Friday, August 15, 2014

New found interest in Iraqi women?

Mariz Tadros (Guardian) writes:


Evidence that women belonging to the Yazidi and Christian religious minorities in Iraq are being raped and sold into slavery by the Islamic State (Isis) is mounting. One of the first to speak out was Vian Dakheel, the only Yazidi female MP who addressed the Iraqi parliament last week, despite the speaker telling her to be quiet and stick to the agreed statement.
“Mr Speaker, our women are being taken as slaves and being sold in the slave market,” she said.
A spokesman for Iraq’s human rights ministry, Kamil Amin, confirmed that the Islamist group had captured Yazidi women under 35 years old, that it is holding them in schools and likely to use them as slaves.

Why, Tadros wonders, isn't this everywhere?

Well, first off, western powers have a history of using such events -- real or imagined -- to promote war and justify assaults on people.

Real or imagined, such events tend to result in 'action' which does nothing to help the women -- see Afghanistan, for example.

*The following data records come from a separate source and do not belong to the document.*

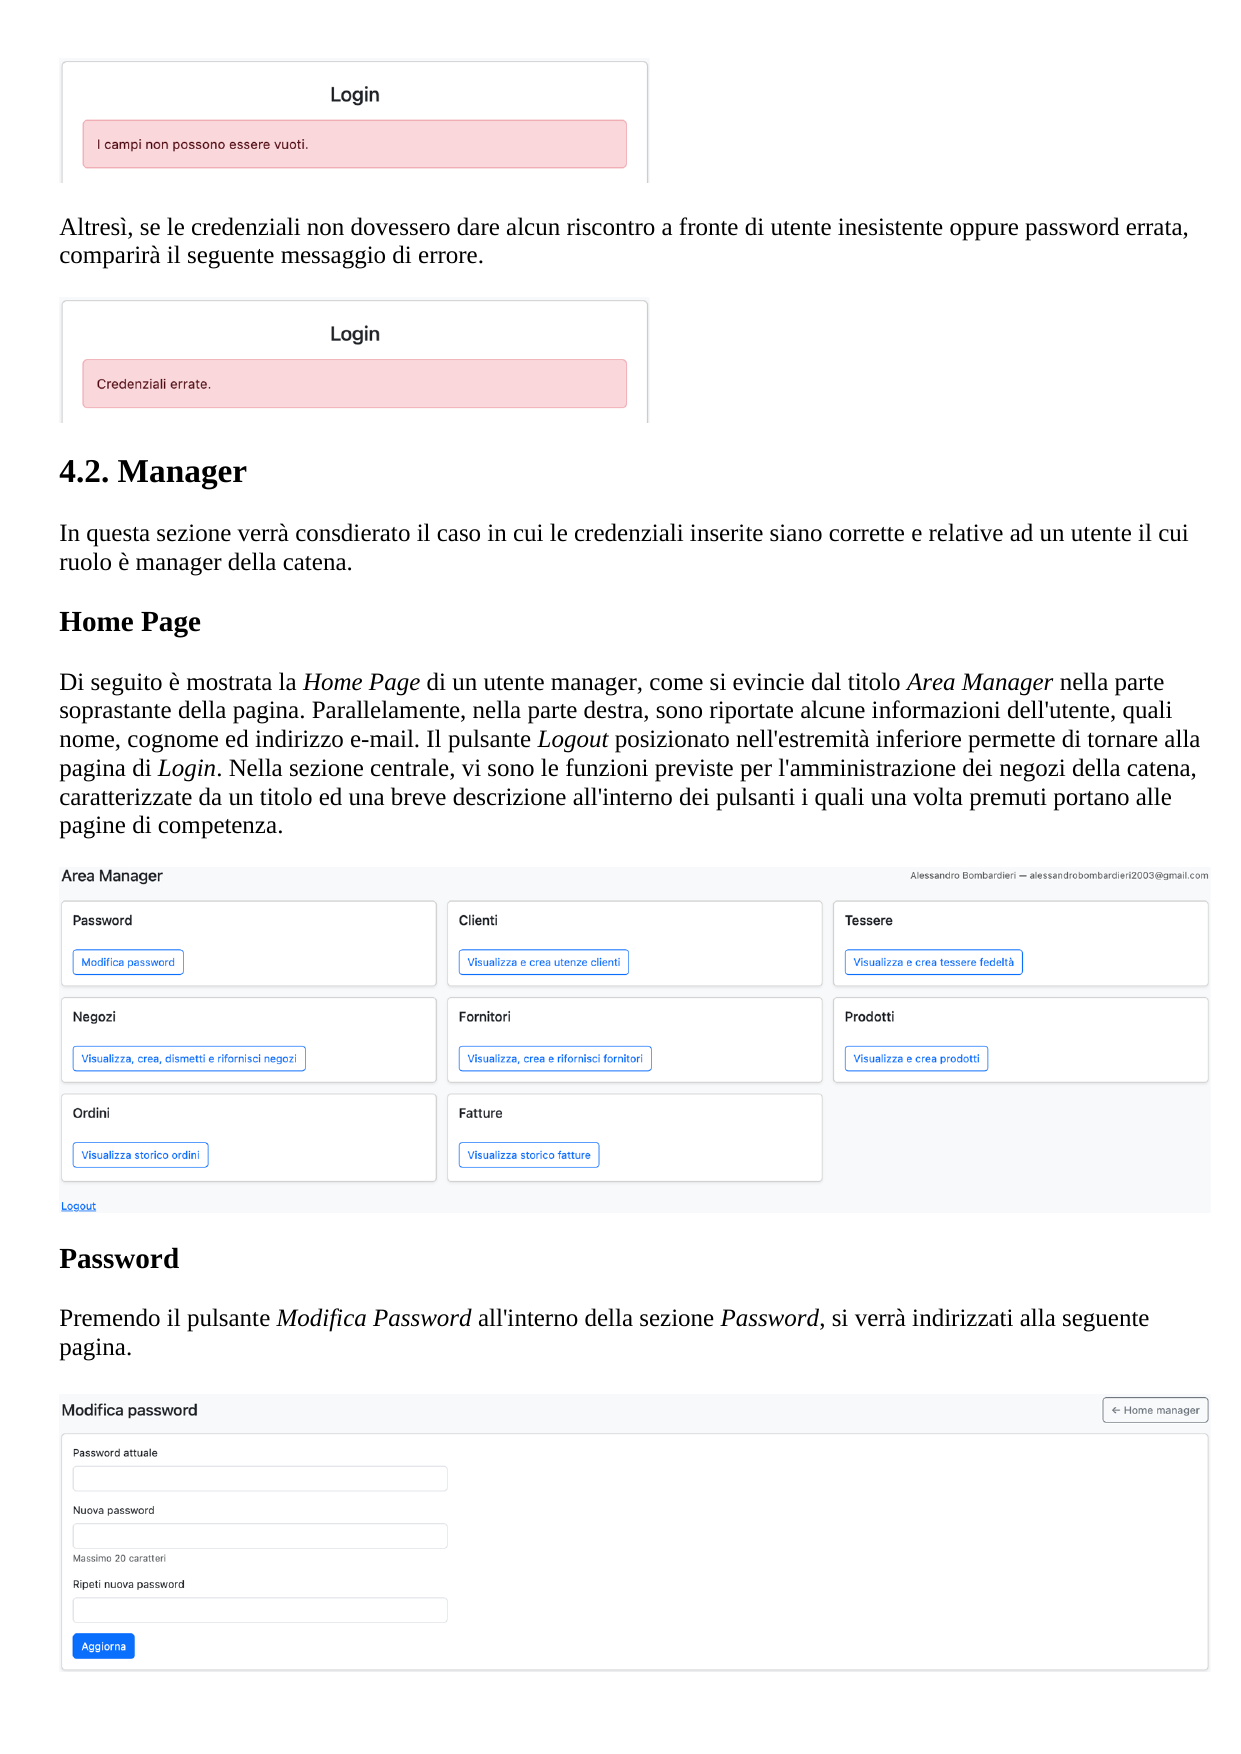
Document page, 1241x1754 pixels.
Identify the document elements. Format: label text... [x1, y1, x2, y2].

text 4.2. Manager [59, 451, 1211, 489]
text Altresì, se le credenziali non dovessero dare alcun riscontro a fronte di utente inesistente oppure password errata, comparirà il seguente messaggio di errore. [59, 212, 1211, 269]
picture [59, 297, 650, 423]
text Home Page [59, 604, 1211, 638]
text Password [59, 1241, 1211, 1275]
picture [59, 867, 1211, 1213]
picture [59, 58, 650, 183]
text Premendo il pulsante Modifica Password all'interno della sezione Password, si verrà indirizzati alla seguente pagina. [59, 1303, 1211, 1361]
text Di seguito è mostrata la Home Page di un utente manager, come si evincie dal titolo Area Manager nella parte soprastante della pagina. Parallelamente, nella parte destra, sono riportate alcune informazioni dell'utente, quali nome, cognome ed indirizzo e-mail. Il pulsante Logout posizionato nell'estremità inferiore permette di tornare alla pagina di Login. Nella sezione centrale, vi sono le funzioni previste per l'amministrazione dei negozi della catena, caratterizzate da un titolo ed una breve descrizione all'interno dei pulsanti i quali una volta premuti portano alle pagine di competenza. [59, 667, 1211, 839]
picture [59, 1394, 1211, 1672]
text In questa sezione verrà consdierato il caso in cui le credenziali inserite siano corrette e relative ad un utente il cui ruolo è manager della catena. [59, 518, 1211, 576]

Second, I'm sorry, Tadros, aren't you being ahistorical?

You are.

Religious minority women have been targeted since the US invasion of Iraq in 2003.

You're only just now noticing?

Are you five-years-old or six?

Put on your big girl panties, Tadros, cause you're going to need to do a lot of work today to catch up.

This is not a new development.  It's been going on forever throughout the war.

And it's get a little bit of attention here and there -- as with most issues having to do with Iraqi women, it's largely ignored.

The biggest attention the issue received was the faux Romeo & Juliet story from many years ago.  In that one, supposedly a man and a young woman had fallen in love.  They went back to tell her parents and tribe and, if you read Patrick Cockburn's original report, she was hanged.  If you real real news outlets, you know she was stoned to death.

Regardless, it most likely wasn't the love story promoted but part of the continued efforts to destroy religious minority women in Iraq.

It has been going on for years, it has been documented by many NGOs but it's suddenly a concern to Tadros?

What's different?

Oh, that's right.

She's connecting it to the Islamic State and Sunnis.

She's now bothered by an ongoing issue and using it to what?  Motivate action?

That's why people step away from you and your issue, Tadros.

It looks less like you care about Iraqi women -- you clearly don't care enough to even do the basic work required to grasp this isn't a Sunni issue -- and more like you're pimping war and are convinced you've found your issue.

When you can write about it in a manner that doesn't suggest this ongoing, over a decade long problem didn't just start yesterday, people might care about the issue.

Right now, it just looks like you're attempting to inflame tensions further in order to give the world more war.

P.S. Where was your tired ass when Sunni women and girls were being tortured and raped in Nouri's jails and prisons?

Maybe if you'd ever weighed in on that, people would take you a little more seriously.

In other developments, Al Arabyia News reports:

Iraq’s most influential cleric, Grand Ayatollah Ali al-Sistani, threw his weight behind the new prime minister and said the transition was a rare opportunity to resolve political and security crises, Reuters reported.
Underscoring the urgency of containing a sectarian conflict fueled by Islamic State of Iraq and Syria (ISIS) militants, Sistani urged the military to hoist only Iraq’s flag to avoid factionalism. The cleric called on lawmakers to meet “historical responsibility,” and cooperate with the Prime Minister designate Haidar al-Abadi to form government.

Meanwhile Ammar Karim (AFP) sums up the mood, "Iraqis and foreign brokers breathed a sigh of relief Friday after Nuri al-Maliki dropped his bid for a third term as prime minister, a move seen as vital to tackling a spiralling military and humanitarian crisis."